Passage to read -
********************
Sputnikmusic staff member "Dewinged" gave the album 5 out of 5 stars, and related the album's aura to the experience of losing their mother, stating, " Emma's fifth album is difficult to judge, to critic, to write about. How can anyone treat a collection of songs that come from the deeper corners of the heart with something as banal as an objective take on it? I refuse to do so. I listen to 'Blooms of Oblivion' and I feel the kind of vertigo I felt when the last tie with she who brought me into this world was severed without a warning. Emma has recreated with a few notes, a few chords, and a few words, the sound of a scream lost in the abyss. Even the Bandcamp page for the album features a black background and no description whatsoever. This is the artist in her purest and most essential form, and no press release, promo material or review could ever describe what lies beyond the music."

Aaron Kavanagh of New Noise Magazine also gave the album 5 out of 5 stars, calling it "Rundle's magnum opus," and stating, "How does one begin to describe Emma Ruth Rundle’s new album Engine of Hell? Well, take every synonym for the word 'perfect' that is available from every language in the world and attribute them to this album, and that may be a start." In comparing it to the reception to Slint's Spiderland, Kavanagh claimed, "It may not become a big commercial mainstream hit, and potentially may even go unappreciated initially, but in time it will be considered a favorite album of music fans the world over."
********************
(Extracted records)
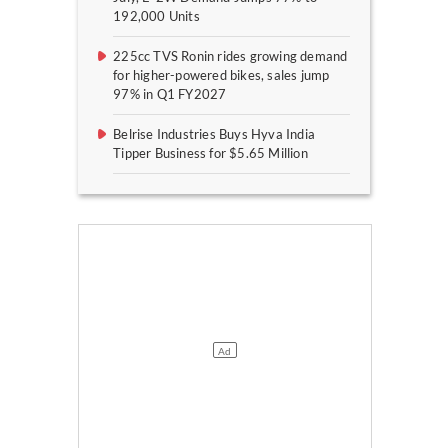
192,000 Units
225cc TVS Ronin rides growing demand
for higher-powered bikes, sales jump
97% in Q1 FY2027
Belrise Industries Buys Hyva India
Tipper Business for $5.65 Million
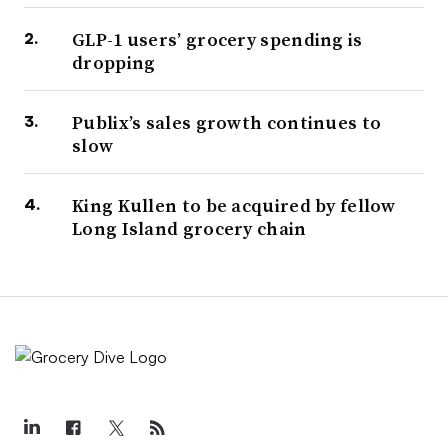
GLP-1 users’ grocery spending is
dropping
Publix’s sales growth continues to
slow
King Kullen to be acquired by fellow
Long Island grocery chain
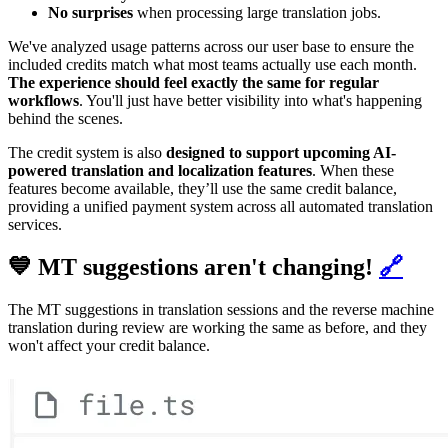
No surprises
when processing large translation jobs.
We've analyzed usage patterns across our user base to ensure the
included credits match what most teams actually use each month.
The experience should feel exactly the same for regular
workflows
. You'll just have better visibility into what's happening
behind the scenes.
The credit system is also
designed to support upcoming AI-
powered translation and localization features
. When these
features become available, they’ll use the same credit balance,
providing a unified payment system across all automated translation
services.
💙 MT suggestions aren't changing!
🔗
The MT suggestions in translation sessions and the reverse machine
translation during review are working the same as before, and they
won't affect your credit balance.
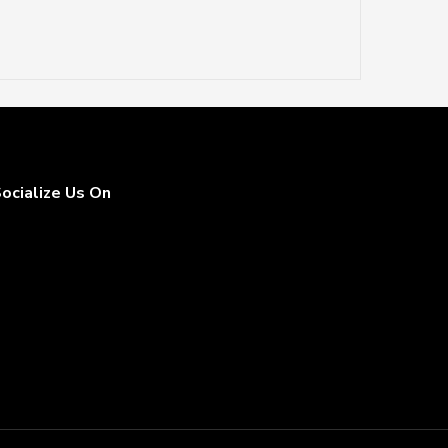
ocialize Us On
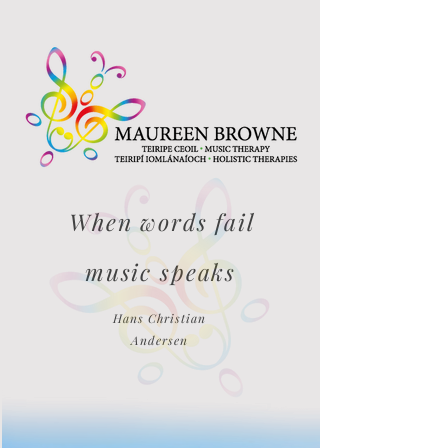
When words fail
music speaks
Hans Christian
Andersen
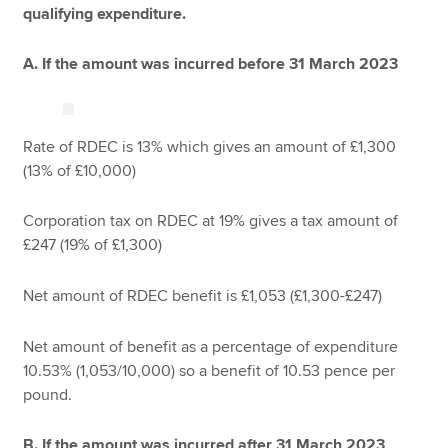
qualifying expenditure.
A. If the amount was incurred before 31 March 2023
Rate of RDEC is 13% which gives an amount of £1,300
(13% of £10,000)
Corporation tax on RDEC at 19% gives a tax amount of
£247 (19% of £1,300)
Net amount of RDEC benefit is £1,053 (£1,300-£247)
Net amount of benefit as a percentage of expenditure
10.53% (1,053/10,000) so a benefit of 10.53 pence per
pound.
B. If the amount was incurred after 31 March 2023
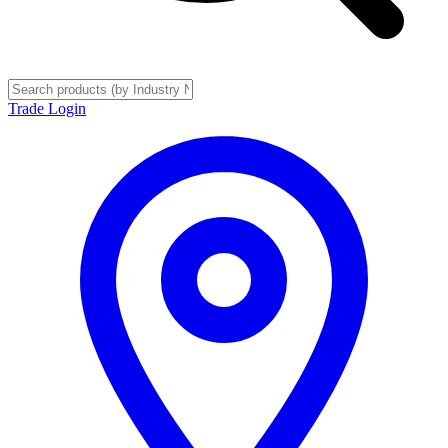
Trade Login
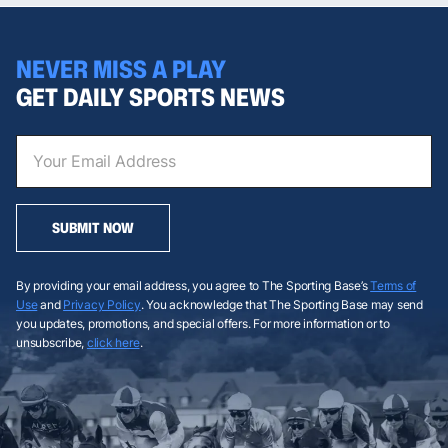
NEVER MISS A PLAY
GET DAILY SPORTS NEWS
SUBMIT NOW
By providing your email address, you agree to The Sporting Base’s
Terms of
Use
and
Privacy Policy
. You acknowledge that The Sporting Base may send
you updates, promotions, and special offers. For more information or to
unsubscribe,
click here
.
********************
Task - In the review passage, list the things the Sputnikmusic reviewer says Emma used to recreate "the sound of a scream lost in the abyss." Rely only on the review passage, not on the listing.

Final answer - A few notes, a few chords, and a few words.